*** RECORDS Section Begins ***

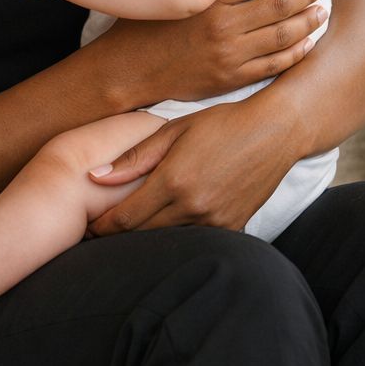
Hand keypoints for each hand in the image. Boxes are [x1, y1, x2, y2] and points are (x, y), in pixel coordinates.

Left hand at [87, 95, 296, 235]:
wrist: (275, 132)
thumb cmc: (222, 124)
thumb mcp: (174, 130)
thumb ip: (134, 157)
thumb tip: (95, 177)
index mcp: (174, 180)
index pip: (126, 218)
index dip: (102, 227)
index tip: (89, 226)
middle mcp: (193, 205)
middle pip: (142, 235)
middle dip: (118, 236)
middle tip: (100, 232)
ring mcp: (215, 220)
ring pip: (167, 241)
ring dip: (147, 239)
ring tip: (131, 230)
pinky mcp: (232, 227)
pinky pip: (195, 240)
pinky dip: (178, 237)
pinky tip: (168, 226)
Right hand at [97, 0, 329, 104]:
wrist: (126, 70)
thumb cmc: (146, 25)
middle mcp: (223, 25)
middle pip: (278, 4)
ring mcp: (229, 54)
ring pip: (281, 35)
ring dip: (307, 21)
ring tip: (322, 10)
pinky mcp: (229, 78)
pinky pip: (272, 65)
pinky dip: (294, 53)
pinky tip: (307, 43)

*** RECORDS Section Ends ***

**ASSIGNED TASK:** Output exactly one stretch of the listing: from the line containing "ring mcp: (215, 220)" through the line containing "ring tip: (322, 10)", both end lines included.

**RESULT OF THE TASK:**
ring mcp: (215, 220)
ring pip: (167, 241)
ring dip: (147, 239)
ring tip: (131, 230)
pinky mcp: (232, 227)
pinky pip: (195, 240)
pinky dip: (178, 237)
pinky tip: (168, 226)
Right hand at [97, 0, 329, 104]:
wrist: (126, 70)
thumb cmc: (146, 25)
middle mcp: (223, 25)
middle pip: (278, 4)
ring mcp: (229, 54)
ring pip: (281, 35)
ring dip: (307, 21)
ring tip: (322, 10)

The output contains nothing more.